I could not find any critical reviews from reformed theologions or any orthodox christian which deals specifik with this book.

-----Added 6/26/2009 at 02:58:17 EST-----

Qoute:

"...God loves all people everywhere, without distinction or exception, with an unfailing love. There are no restrictions to His love. Christ died for all people - each and every person that ever lived. If you truly believe His love to be unlimited and unfailing, then choose your own term to describe it. It’s not about religious labels, it’s about God..."

One thing is clear for me, namely that Gerry Beauchemin gives a right understanding concerning unlimited atonement, namely that the blood has been effecting everybody. If you believe as 5 piont calvinst in limited atonement (like me) than the blood has also been effective but only towards Gods elected.


----------



## JonathanHunt (Jun 26, 2009)

Yes I am familiar with him. A friend tried to persuade me by asking me to read his book.

It is garbage.

Here is something by a greek scholar (a friend) who helped me out on the subject:



> Mr Beauchemin starts the section of his book 'pillars' with the word Aion.

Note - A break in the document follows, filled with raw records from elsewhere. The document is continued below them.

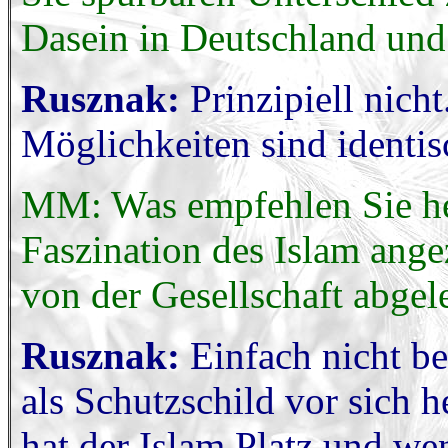
Dasein in Deutschland und
Rusznak:
Prinzipiell nich
Möglichkeiten sind identis
MM: Was empfehlen Sie he
Faszination des Islam ang
von der Gesellschaft abge
Rusznak:
Einfach nicht be
als Schutzschild vor sich 
hat der Islam Platz und wen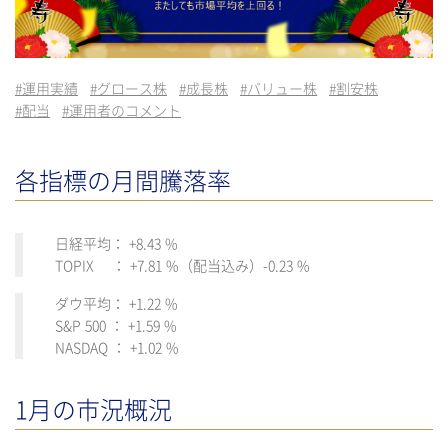
#
運用実績
#
グロース株
#
成長株
#
バリュー株
#
割安株
#
配当
#
運用者のコメント
各指標の月間騰落率
日経平均： +8.43 %
TOPIX ： +7.81 %（配当込み）-0.23 %
ダウ平均： +1.22 %
S&P 500 ： +1.59 %
NASDAQ ： +1.02 %
1月の市況概況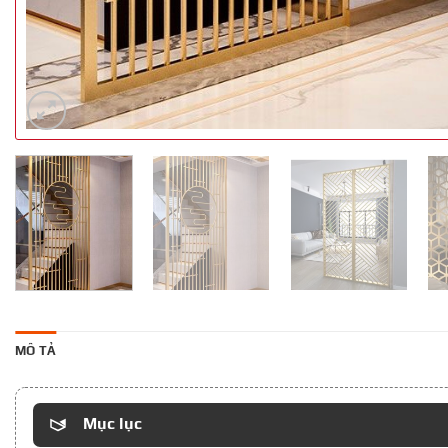
MÔ TẢ
Mục lục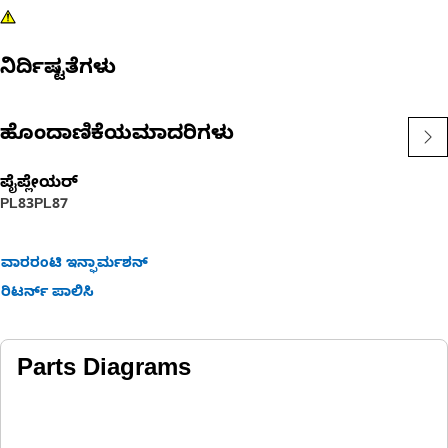
ನಿರ್ದಿಷ್ಟತೆಗಳು
ಹೊಂದಾಣಿಕೆಯಮಾದರಿಗಳು
ಪೈಪ್ಲೇಯರ್
PL83
PL87
ವಾರರಂಟಿ ಇನ್ಫಾರ್ಮಶನ್
ರಿಟರ್ನ್ ಪಾಲಿಸಿ
Parts Diagrams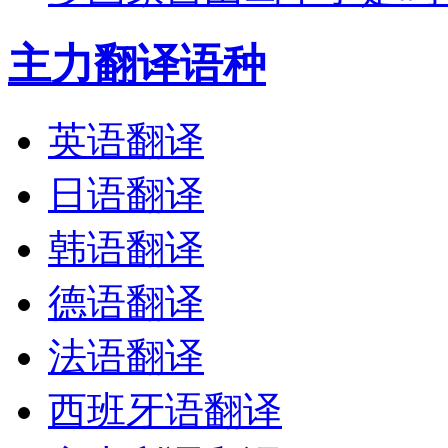
主力翻译语种
英语翻译
日语翻译
韩语翻译
德语翻译
法语翻译
西班牙语翻译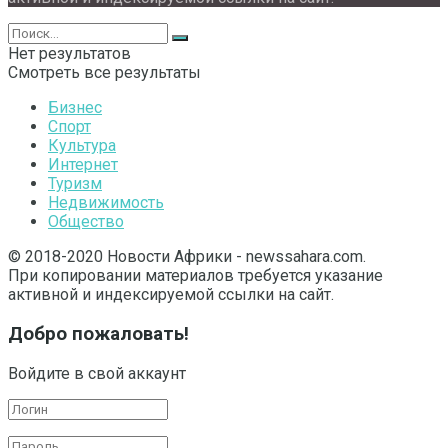
Нет результатов
Смотреть все результаты
Бизнес
Спорт
Культура
Интернет
Туризм
Недвижимость
Общество
© 2018-2020 Новости Африки - newssahara.com.
При копировании материалов требуется указание
активной и индексируемой ссылки на сайт.
Добро пожаловать!
Войдите в свой аккаунт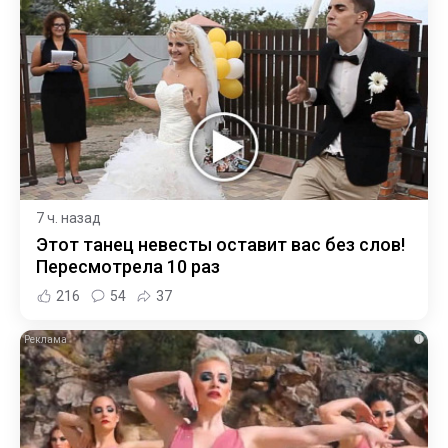
7 ч. назад
Этот танец невесты оставит вас без слов!
Пересмотрела 10 раз
216
54
37
i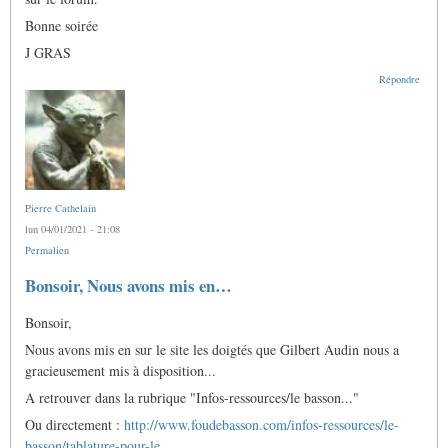
Bonne soirée
J GRAS
Répondre
Pierre Cathelain
lun 04/01/2021 - 21:08
Permalien
Bonsoir, Nous avons mis en…
Bonsoir,
Nous avons mis en sur le site les doigtés que Gilbert Audin nous a
gracieusement mis à disposition...
A retrouver dans la rubrique "Infos-ressources/le basson..."
Ou directement :
http://www.foudebasson.com/infos-ressources/le-
basson/tablature-pour-le…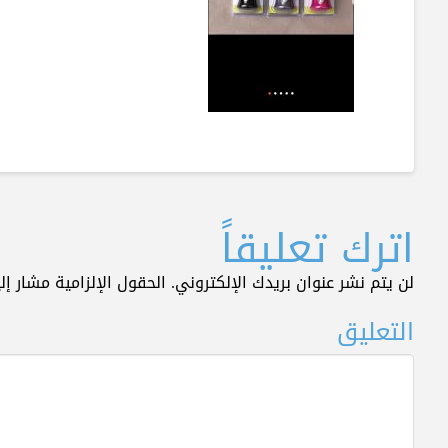
اترك تعليقاً
لن يتم نشر عنوان بريدك الإلكتروني.
الحقول الإلزامية مشار إلي
التعليق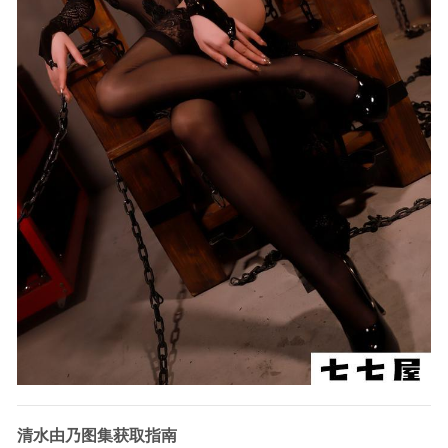
清水由乃图集获取指南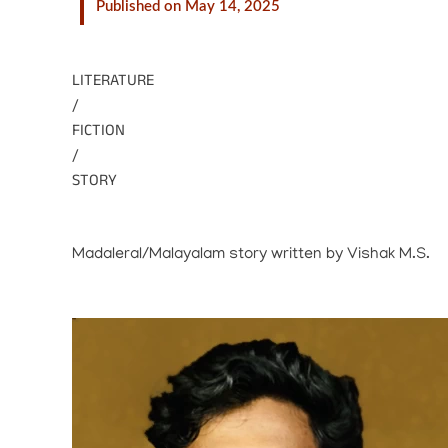
Published on May 14, 2025
LITERATURE
/
FICTION
/
STORY
Madaleral/Malayalam story written by Vishak M.S.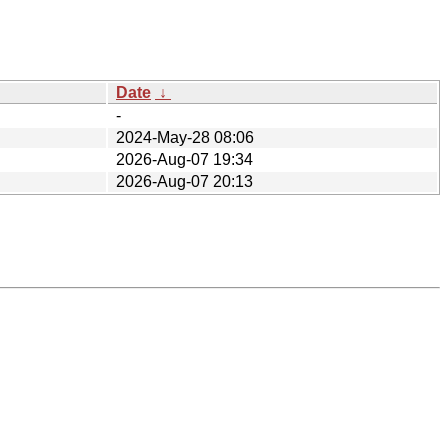
Date
↓
-
2024-May-28 08:06
2026-Aug-07 19:34
2026-Aug-07 20:13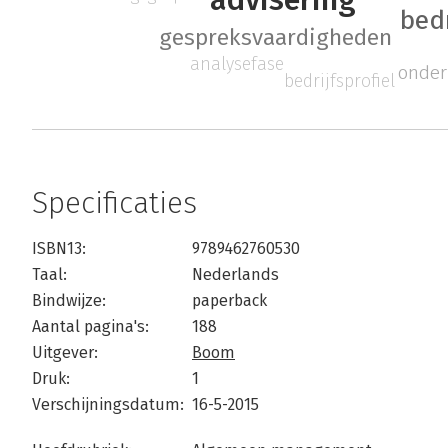
bedr
gespreksvaardigheden
analysefase
onde
bedrijfsprofiel
Specificaties
ISBN13:
9789462760530
Taal:
Nederlands
Bindwijze:
paperback
Aantal pagina's:
188
Uitgever:
Boom
Druk:
1
Verschijningsdatum:
16-5-2015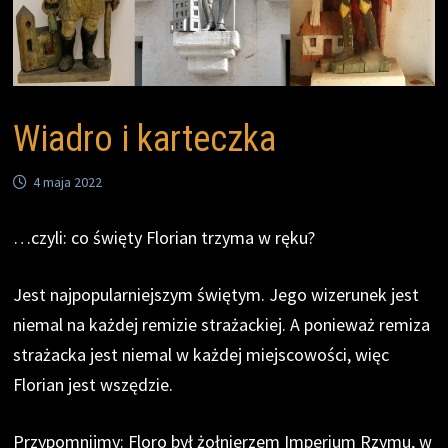
Wiadro i karteczka
4 maja 2022
…czyli: co święty Florian trzyma w ręku?
Jest najpopularniejszym świętym. Jego wizerunek jest
niemal na każdej remizie strażackiej. A ponieważ remiza
strażacka jest niemal w każdej miejscowości, więc
Florian jest wszędzie.
Przypomnijmy: Floro był żołnierzem Imperium Rzymu, w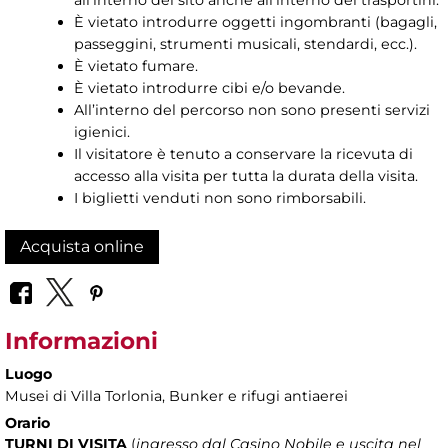
all’interno del sito anche all’interno dei trasportini.
È vietato introdurre oggetti ingombranti (bagagli,
passeggini, strumenti musicali, stendardi, ecc.).
È vietato fumare.
È vietato introdurre cibi e/o bevande.
All’interno del percorso non sono presenti servizi
igienici.
Il visitatore è tenuto a conservare la ricevuta di
accesso alla visita per tutta la durata della visita.
I biglietti venduti non sono rimborsabili.
Acquista online
Informazioni
Luogo
Musei di Villa Torlonia
, Bunker e rifugi antiaerei
Orario
TURNI DI VISITA
(
ingresso dal Casino Nobile e uscita nel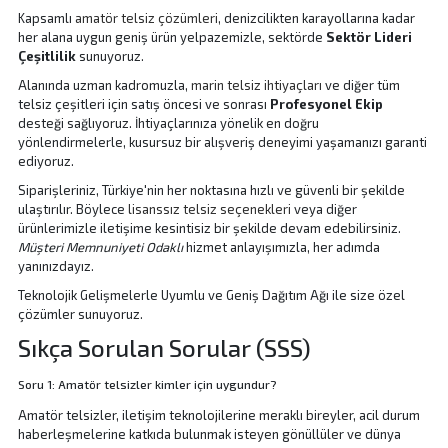
Kapsamlı
amatör telsiz çözümleri
, denizcilikten karayollarına kadar
her alana uygun geniş ürün yelpazemizle, sektörde
Sektör Lideri
Çeşitlilik
sunuyoruz.
Alanında uzman kadromuzla,
marin telsiz ihtiyaçları
ve diğer tüm
telsiz çeşitleri için satış öncesi ve sonrası
Profesyonel Ekip
desteği sağlıyoruz. İhtiyaçlarınıza yönelik en doğru
yönlendirmelerle, kusursuz bir alışveriş deneyimi yaşamanızı garanti
ediyoruz.
Siparişleriniz, Türkiye'nin her noktasına hızlı ve güvenli bir şekilde
ulaştırılır. Böylece
lisanssız telsiz seçenekleri
veya diğer
ürünlerimizle iletişime kesintisiz bir şekilde devam edebilirsiniz.
Müşteri Memnuniyeti Odaklı
hizmet anlayışımızla, her adımda
yanınızdayız.
Teknolojik Gelişmelerle Uyumlu
ve
Geniş Dağıtım Ağı
ile size özel
çözümler sunuyoruz.
Sıkça Sorulan Sorular (SSS)
Soru 1: Amatör telsizler kimler için uygundur?
Amatör telsizler, iletişim teknolojilerine meraklı bireyler, acil durum
haberleşmelerine katkıda bulunmak isteyen gönüllüler ve dünya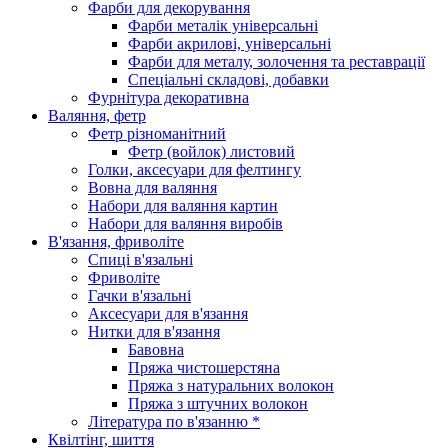
Фарби для декорування
Фарби металік універсальні
Фарби акрилові, універсальні
Фарби для металу, золочення та реставрації
Спеціальні складові, добавки
Фурнітура декоративна
Валяння, фетр
Фетр різноманітний
Фетр (войлок) листовий
Голки, аксесуари для фелтингу
Вовна для валяння
Набори для валяння картин
Набори для валяння виробів
В'язання, фриволіте
Спиці в'язальні
Фриволіте
Гачки в'язальні
Аксесуари для в'язання
Нитки для в'язання
Бавовна
Пряжа чистошерстяна
Пряжа з натуральних волокон
Пряжа з штучних волокон
Література по в'язанню *
Квілтінг, шиття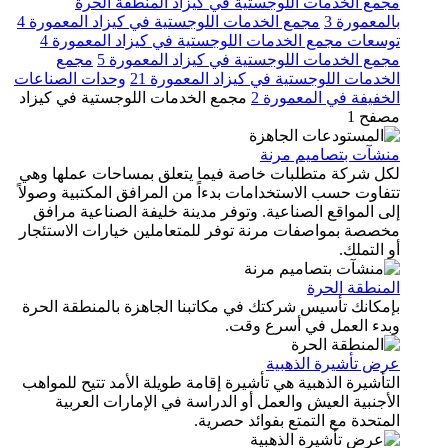
مجمع الخدمات اللوجستية في كيزاد المنطقة الحرة
بالمعمورة 3
مجمع الخدمات اللوجستية في كيزاد المعمورة 4
توسعات مجمع الخدمات اللوجستية في كيزاد المعمورة 4
مجمع الخدمات اللوجستية في كيزاد المعمورة 5
مجمع
الخدمات اللوجستية في كيزاد المعمورة 21
وحدات الصناعات
الخفيفة في المعمورة 2
مجمع الخدمات اللوجستية في كيزاد
مصفح 1
منشآت بتصاميم مرنة
لكل شركة متطلبات خاصة فيما يتعلق بمساحات عملها وهي
تتفاوت حسب الاستخدامات بدءاً من المرافق المكتبية وصولاً
إلى المواقع الصناعية. وتوفر مدينة خليفة الصناعية مرافق
مخصصة بمواصفات مرنة توفر للمتعاملين خيارات الاستئجار
أو التملك.
المنطقة الحرة
بإمكانك تأسيس شركتك في مكاتبنا الجاهزة بالمنطقة الحرة
وبدء العمل في أسرع وقت.
عرض تأشيرة الذهبية
التأشيرة الذهبية هي تأشيرة إقامة طويلة الأمد تتيح للمواهب
الأجنبية العيش والعمل أو الدراسة في الإمارات العربية
المتحدة مع التمتع بفوائد حصرية.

He focuses on Matthew 25.46. He admits that if it means what it says, his entire thesis is dead. However, he propounds the view that the entire Christian world since the year dot has been wrong and that all the greek scholars who translated the Bible were also wrong.
> 
> Of course, the word used in Matt 25.46 is not Aion (which indeed means fixed age) but Aionos. This adjective means 'eternal', whatever the book claims. Second, you don't get the meaning of a word by doing a word study of some other word in some other language that sometimes gets translated by your word. That's absurd. Third, many of the examples he gives of olam are verses where aionos is not used to translate olam in the LXX. Jonah 1:17, for example. Fourth, meaning is derived from context. Clearly, in context, the punishment of the wicked lasts as long as the righteous have life since the adjective aionos is the same for both. If we did have the option of translating the verse "And these will go away into punishment of limited duration, but the righteous into a life of limited duration," which translation would make the most sense in context?
> 
> ...



Being charitable, I would say that for this man, the traumatic experience of missions work, facing a situation where he was unable to comfort a person whose relative was likely in hell, has driven his diversion from the truth. neccessity is the mother of invention.


----------



## Jimmy the Greek (Jun 26, 2009)

I've never heard of him. He's not a theologian. Maybe his book is not seen as deserving a scholarly Reformed response. His supposed "Christian" universalism is nothing new, nor, I would suppose, are his arguments.

However, if he has some unique arguments and his book indeed becomes popular, then I would hope to see some Reformed answers come out.


----------